ESTRATTO DEL DOCUMENTO:
——————

25 Aprile: intervento di Paola Di Nicola, Giudice presso il Tribunale Penale di Roma

Alle donne Resistenti

Sono una giudice e oggi ho l’onore e l’emozione di essere in questa Piazza con voi, partigiani e partigiane di Siena che, con il vostro esempio, mi avete insegnato il gusto profumato della libertà.

Ma voglio utilizzare questa occasione, per me unica, per ringraziare, in particolare, le donne della Resistenza senza le quali non indosserei la toga e continuerebbe ad essermi vietata la funzione dell’interpretazione delle leggi, come è avvenuto fino al 1963.

Sono riconoscente al loro eroismo del giorno per giorno, testimoniato anche senza fucili: quello del mettere insieme il pranzo e la cena con un solo uovo, quello delle attese palpitanti dietro a una finestra, quello della consolazione dei non più consolabili. Sempre a rischio della vita.

——————

DATI MOSTRATI:
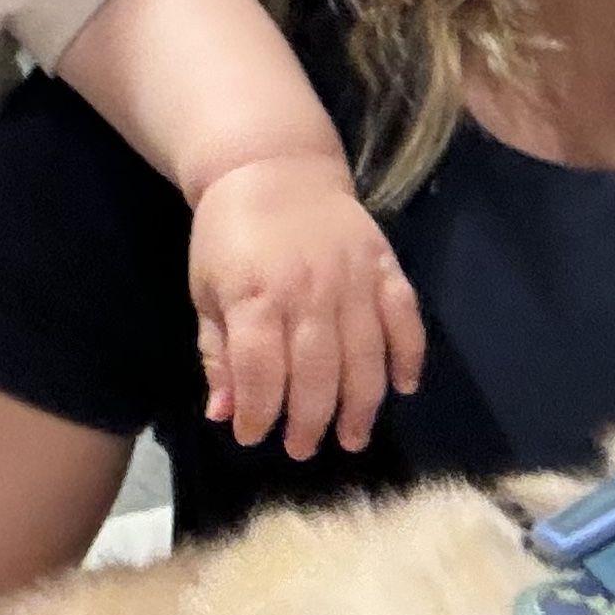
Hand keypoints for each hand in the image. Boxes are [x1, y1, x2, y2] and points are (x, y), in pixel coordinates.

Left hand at [186, 153, 426, 457]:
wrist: (273, 165)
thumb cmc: (228, 234)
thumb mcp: (206, 290)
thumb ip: (217, 353)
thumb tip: (222, 415)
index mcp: (255, 296)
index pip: (260, 373)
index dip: (257, 414)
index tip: (253, 436)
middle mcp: (308, 291)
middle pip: (316, 374)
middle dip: (309, 421)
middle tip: (303, 449)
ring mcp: (352, 277)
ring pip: (365, 357)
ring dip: (360, 405)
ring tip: (351, 437)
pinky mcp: (383, 264)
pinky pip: (405, 317)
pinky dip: (409, 355)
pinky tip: (403, 387)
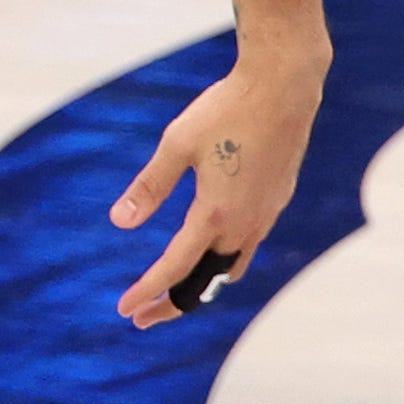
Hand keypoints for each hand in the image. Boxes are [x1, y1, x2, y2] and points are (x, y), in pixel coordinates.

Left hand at [110, 48, 323, 328]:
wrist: (284, 86)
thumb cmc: (227, 109)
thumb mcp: (177, 143)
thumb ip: (149, 187)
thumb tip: (119, 222)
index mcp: (215, 214)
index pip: (175, 268)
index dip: (147, 291)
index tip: (124, 309)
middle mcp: (244, 224)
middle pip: (205, 283)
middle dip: (172, 304)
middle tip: (143, 317)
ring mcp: (265, 215)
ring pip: (232, 269)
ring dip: (202, 285)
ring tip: (176, 290)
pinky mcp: (277, 200)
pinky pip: (249, 246)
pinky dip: (226, 261)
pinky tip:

——————

COMPITI:
• 1. Nell'intervento del 25 aprile, fino a quale anno alle donne è stata vietata la funzione dell'interpretazione delle leggi?
• 2. Riprendi l'intervento del 25 aprile sulle donne della Resistenza e continualo dopo l'ultima frase.

RISPOSTE PER PUNTO:
• 1. Fino al 1963.

• 2.
Le donne stesse hanno minimizzato il loro ruolo decisivo nella lotta di liberazione perché hanno ritenuto di avere assecondato un dovere civile e morale, come hanno fatto le due vostre concittadine senesi, Vera Aldinucci e Bruna Talluri donne diverse accomunate dall’avere combattuto senza autoincensarsi.

La Costituzione è una parola femminile, la Democrazia e la Repubblica conquistate con il 25 aprile sono parole femminili, e tutto nasce da un’altra parola orgogliosamente femminile come “Resistenza”.
Non è una celebrazione quella di oggi, è una dichiarazione d’amore per l’Italia, è un percorso di ricerca di una memoria collettiva per comprendere il presente ascoltando le voci di ieri e di oggi che lo hanno costruito.

Capire la storia vuole dire leggere le storie di quotidiana resistenza al fascismo, quelle individuali, rimaste ignote, scivolate dentro una stanza d’ospedale o una classe delle elementari, dentro un ufficio postale o un panificio, dentro una famiglia oppressiva, storie in cui ognuno, a proprio modo, ha espresso un’irripetibile e preziosa opposizione fatta di speranza, di tenacia, di coraggio; il tessuto coloratissimo di infinite identità che ci ha portato oggi in questa piazza.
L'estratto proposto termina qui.